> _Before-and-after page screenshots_
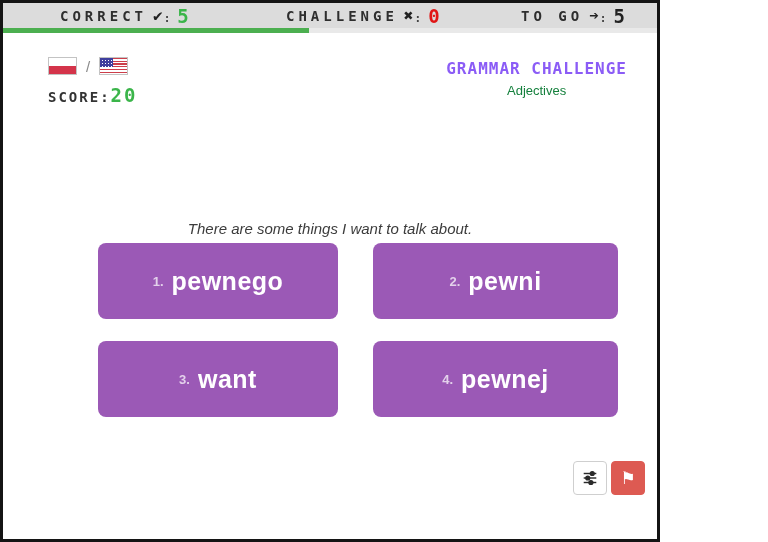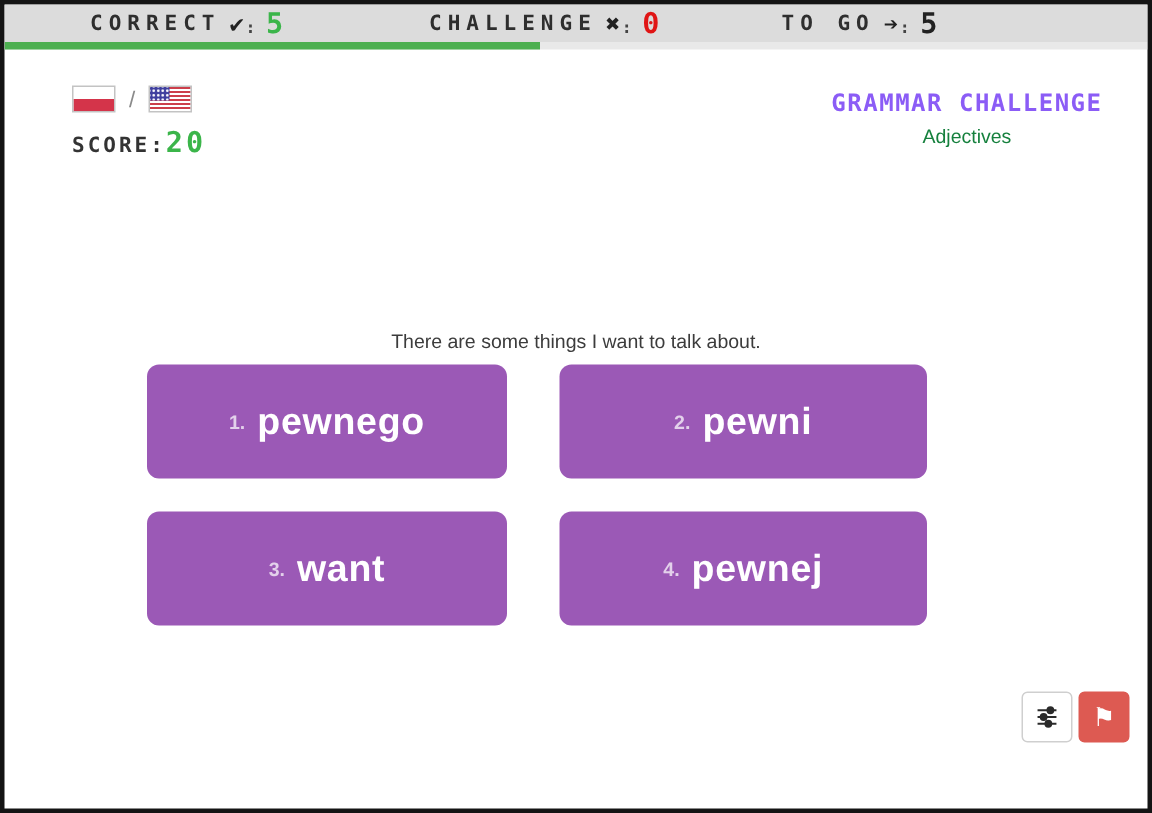"CORRECT" .page { width: 768px -> 660px }
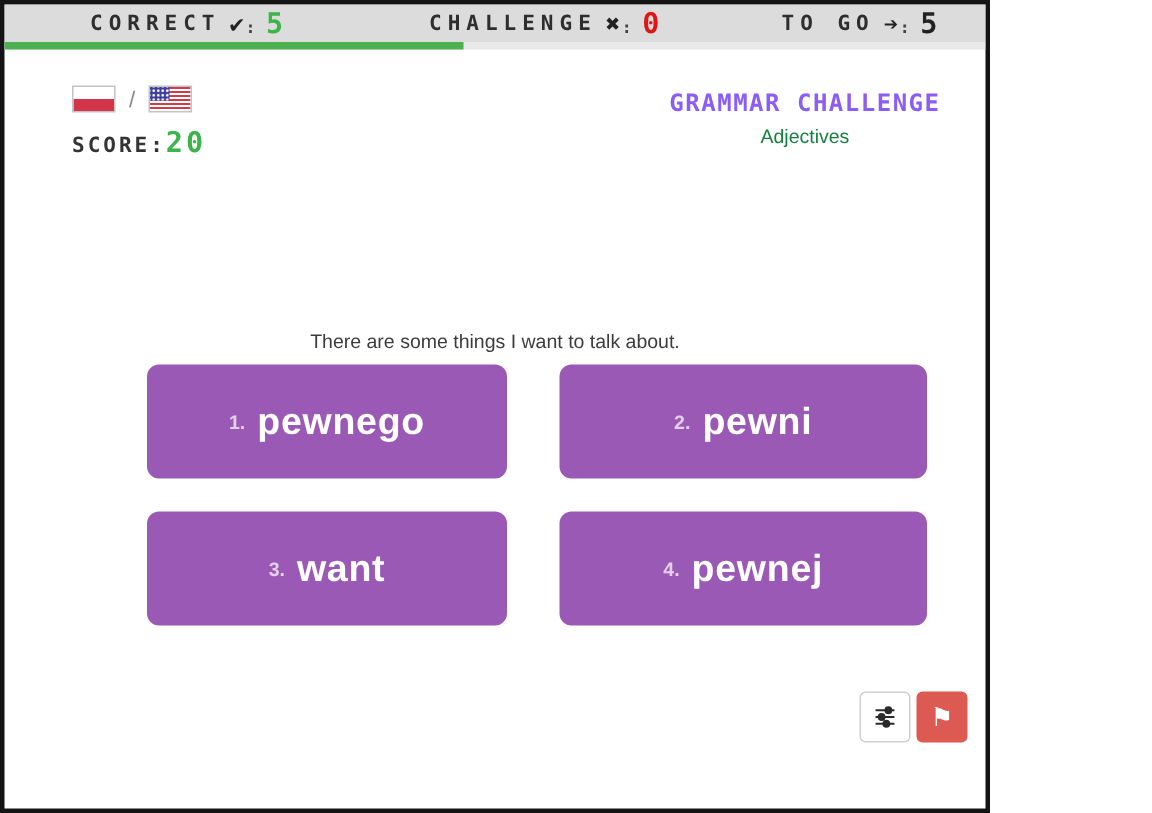"There are some things I" .translation { font-size: 13px -> 15px; font-style: none -> italic }
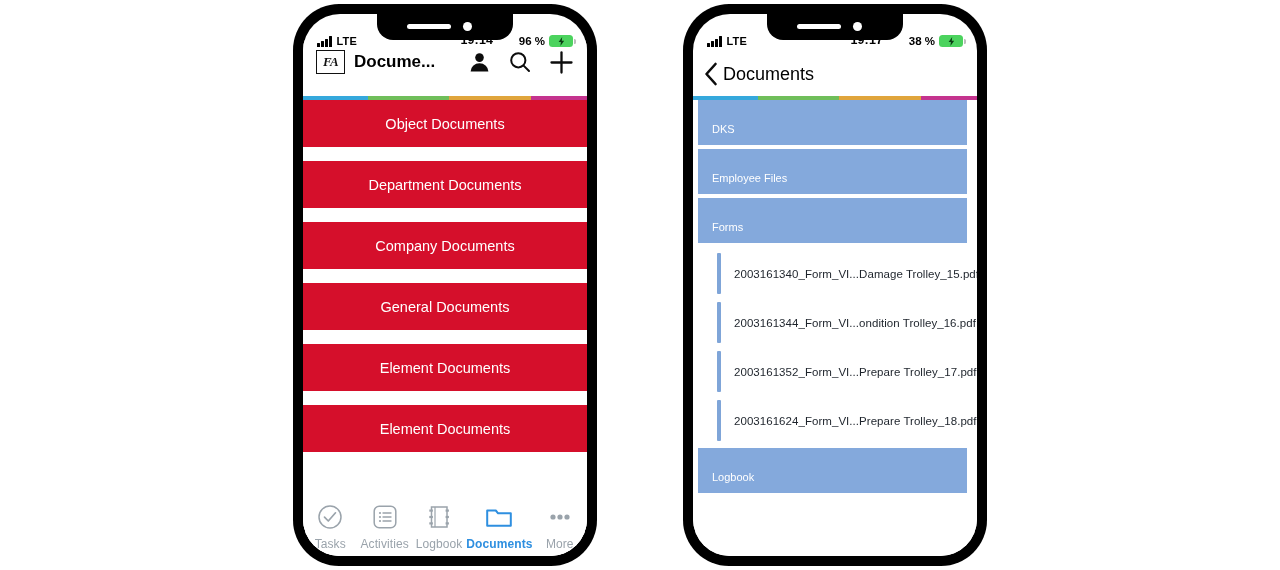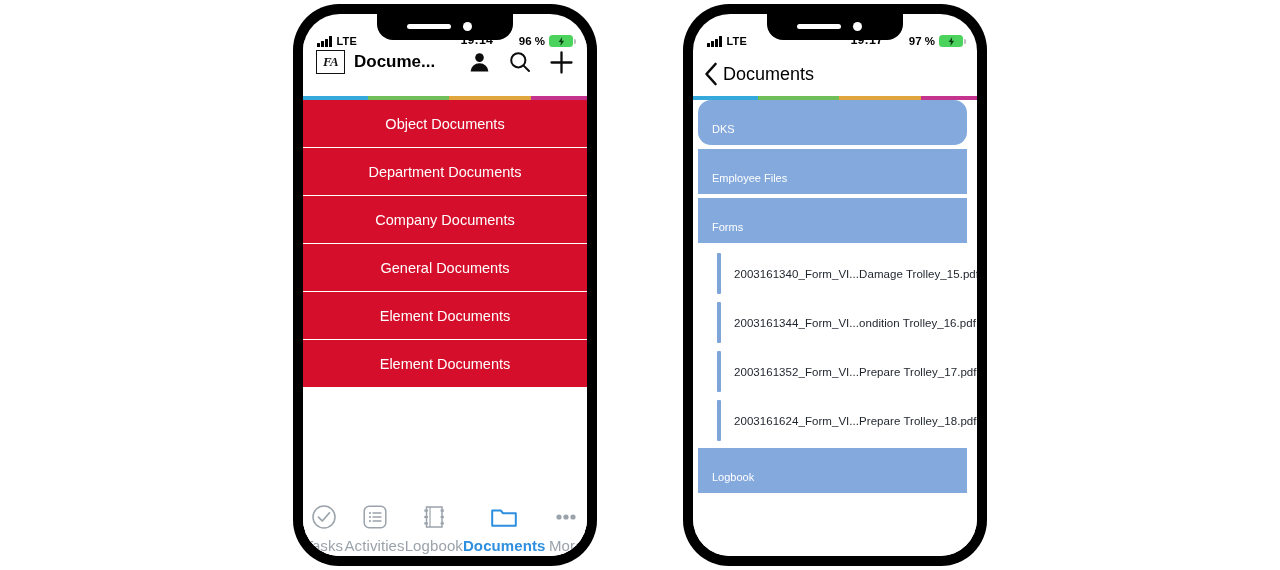"97 %" span { text: 97 -> 38 }
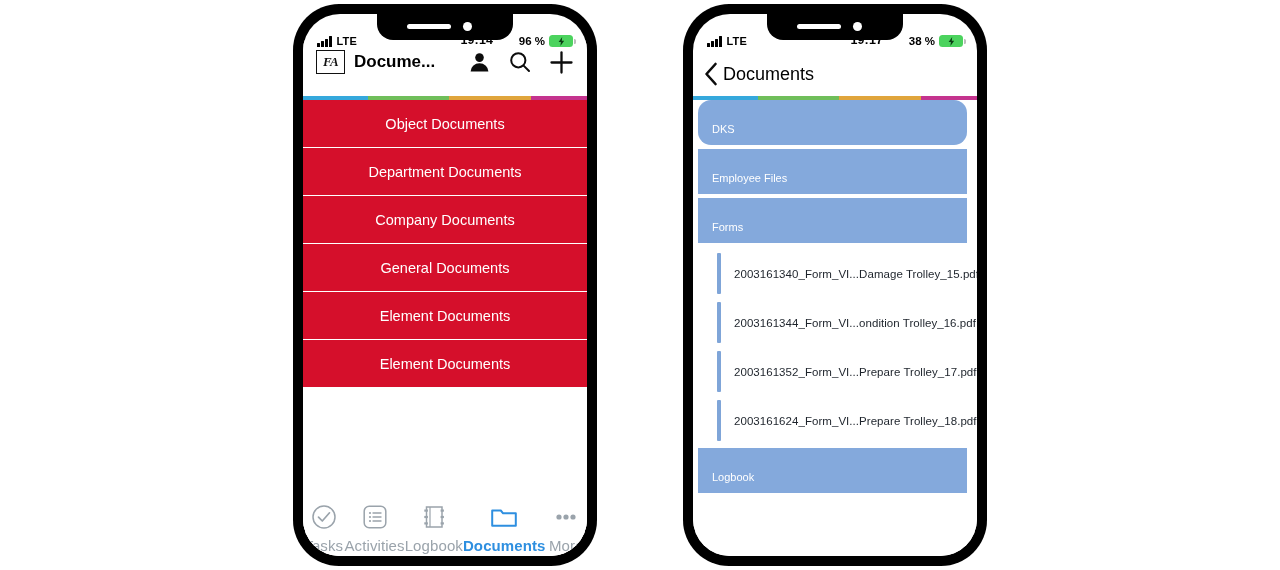"Object Documents" .red-row { margin-bottom: 1px -> 14px }
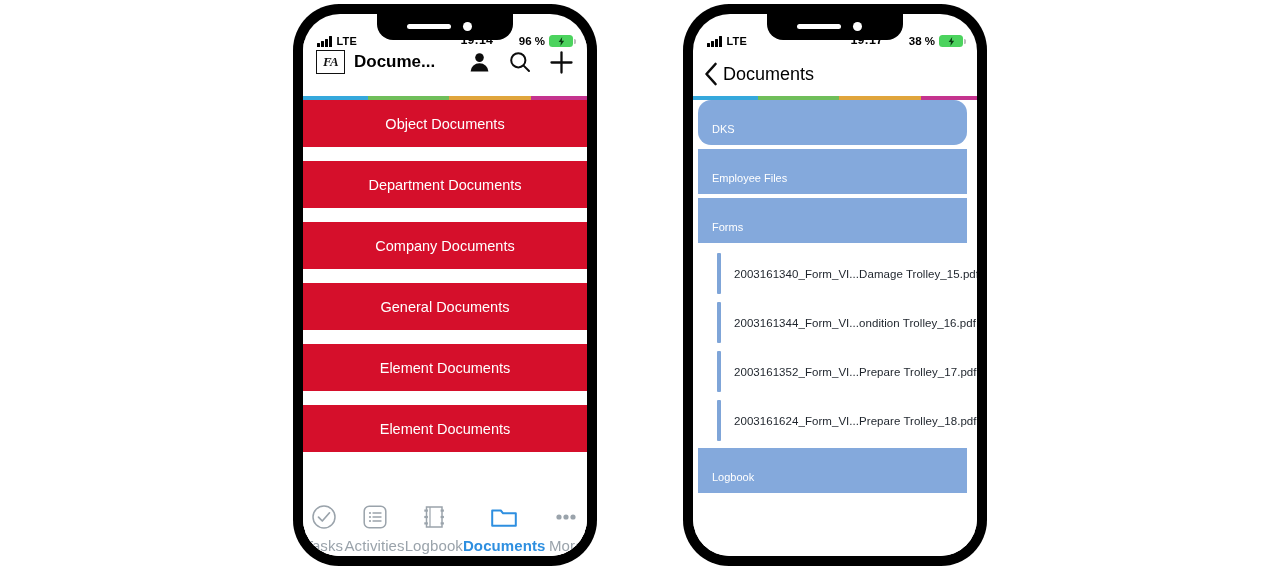"DKS" div.blue-row { border-radius: 13px -> none }
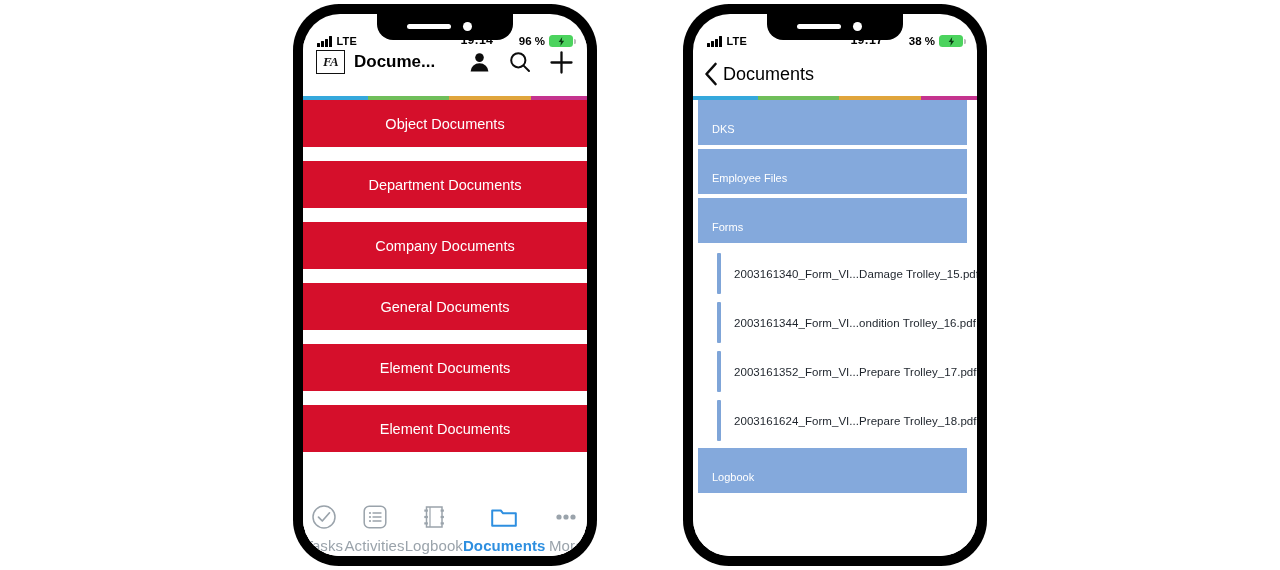"Tasks" .tab .lbl { font-size: 15px -> 12px }
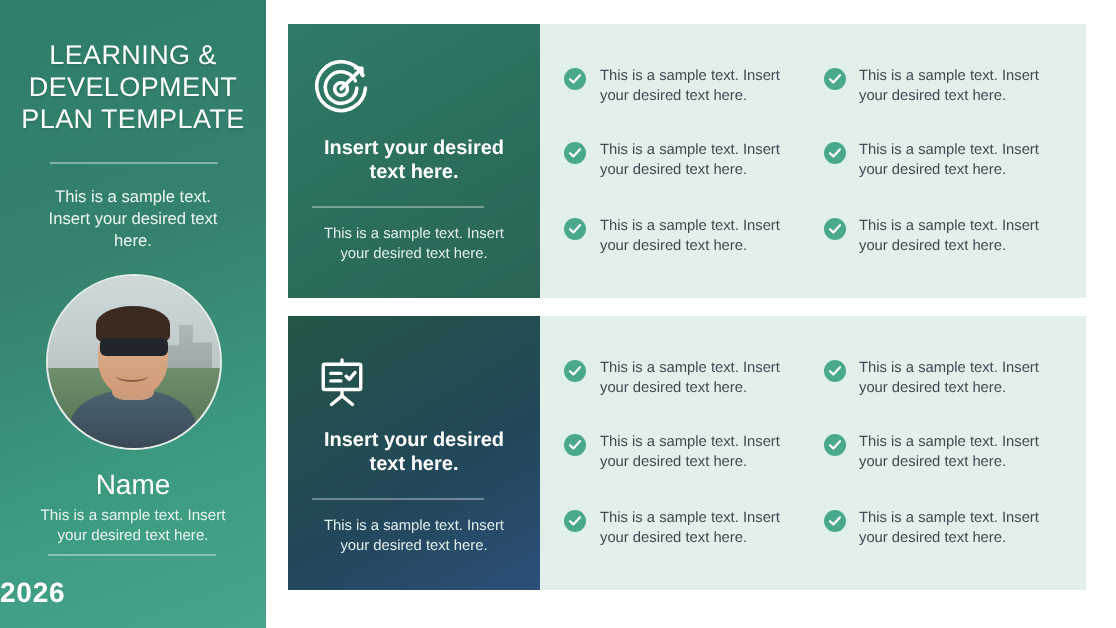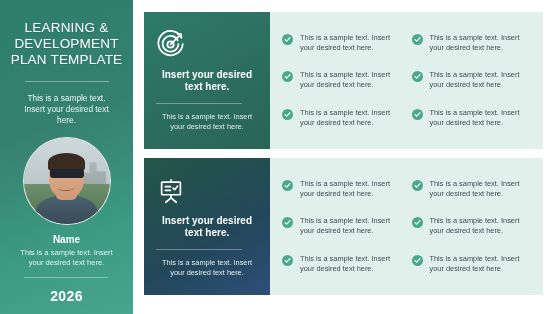"Name" .person-name { font-size: 10px -> 14px; font-weight: bold -> normal }
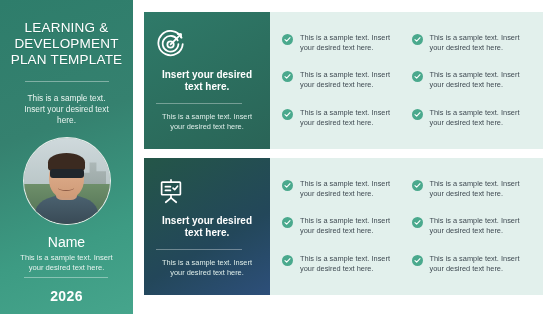"2026" .year { text-align: center -> none }
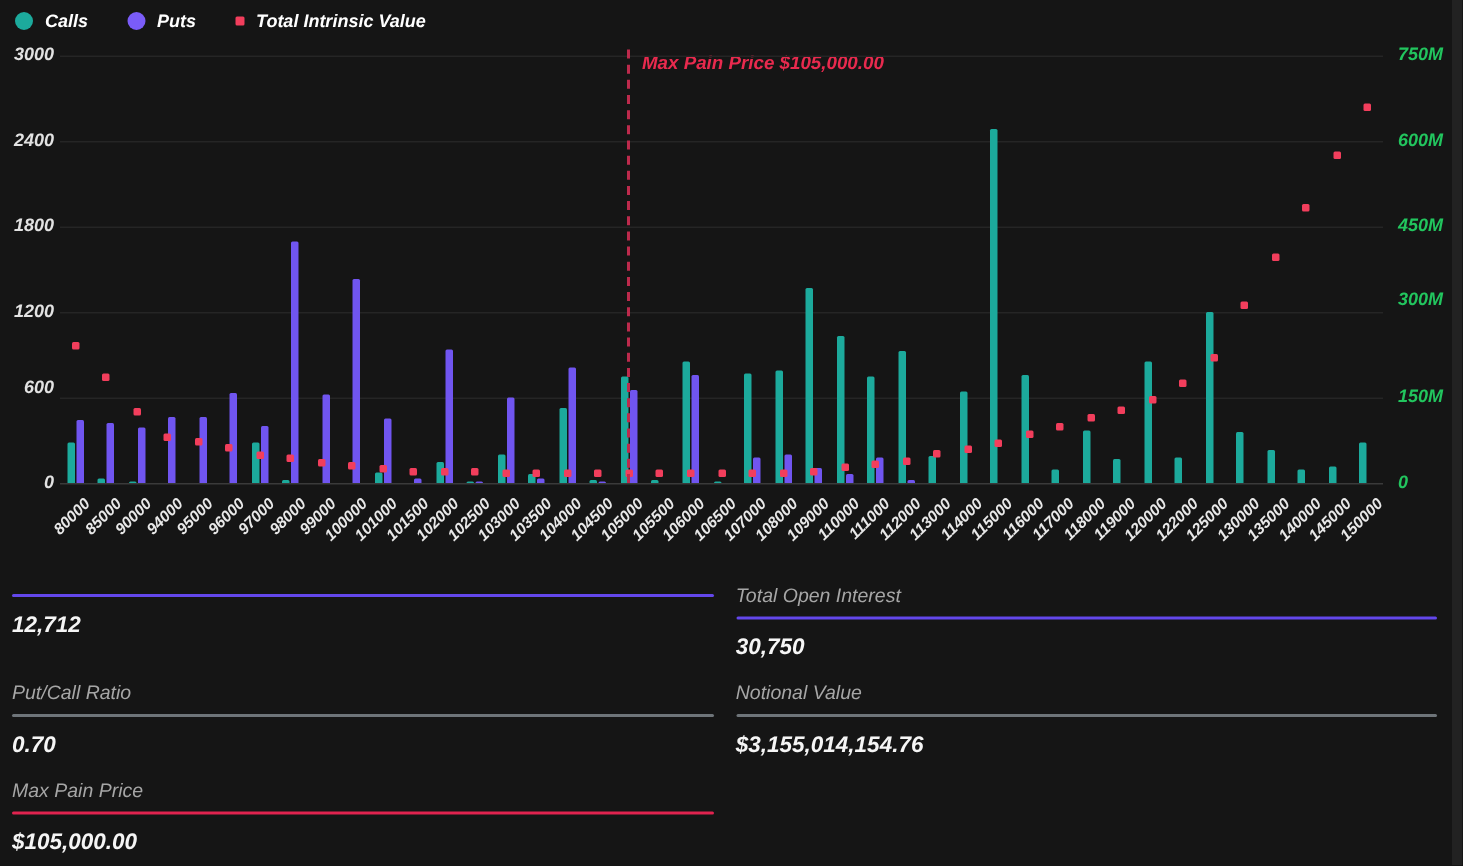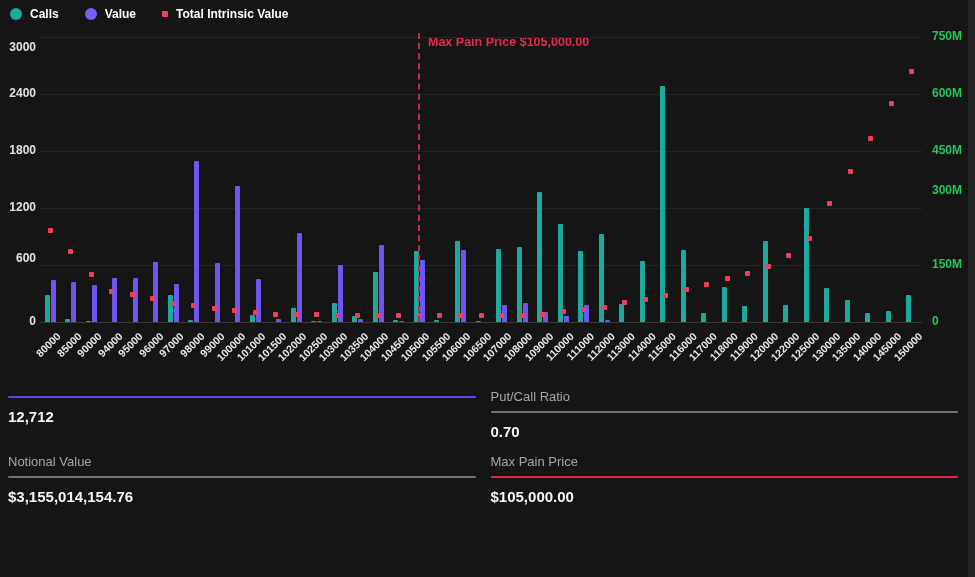"Calls" .app { font-style: none -> italic }
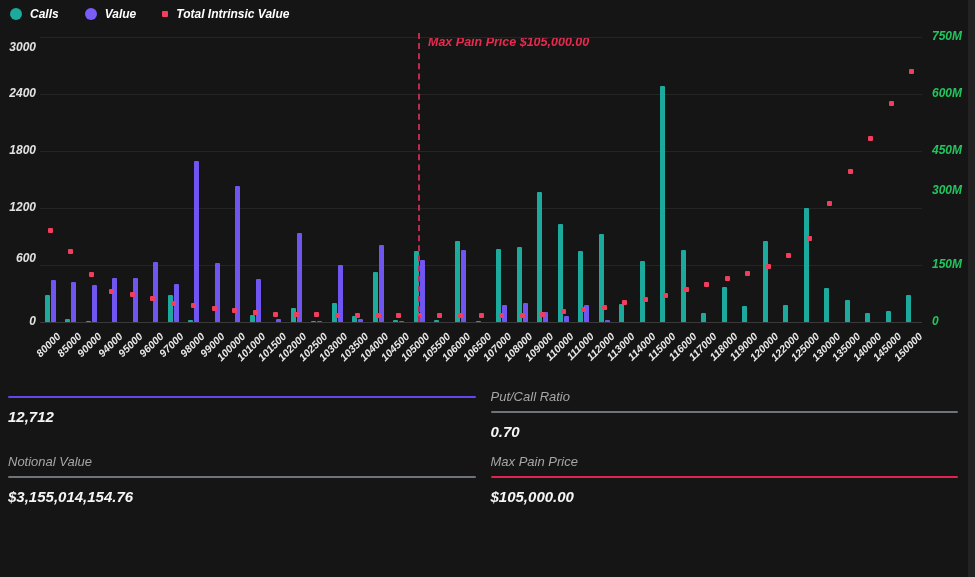"Value" div.legend-label { text: Value -> Puts }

> _INSTRUCTION_
Transcribe every record above in full. Pictures stay out of the copy.

> _RESPONSE BELOW_
"CORRECT" .page { width: 768px -> 660px }
"There are some things I" .translation { font-size: 13px -> 15px; font-style: none -> italic }
"97 %" span { text: 97 -> 38 }
"Object Documents" .red-row { margin-bottom: 1px -> 14px }
"DKS" div.blue-row { border-radius: 13px -> none }
"Tasks" .tab .lbl { font-size: 15px -> 12px }
"Name" .person-name { font-size: 10px -> 14px; font-weight: bold -> normal }
"2026" .year { text-align: center -> none }
"Calls" .app { font-style: none -> italic }
"Value" div.legend-label { text: Value -> Puts }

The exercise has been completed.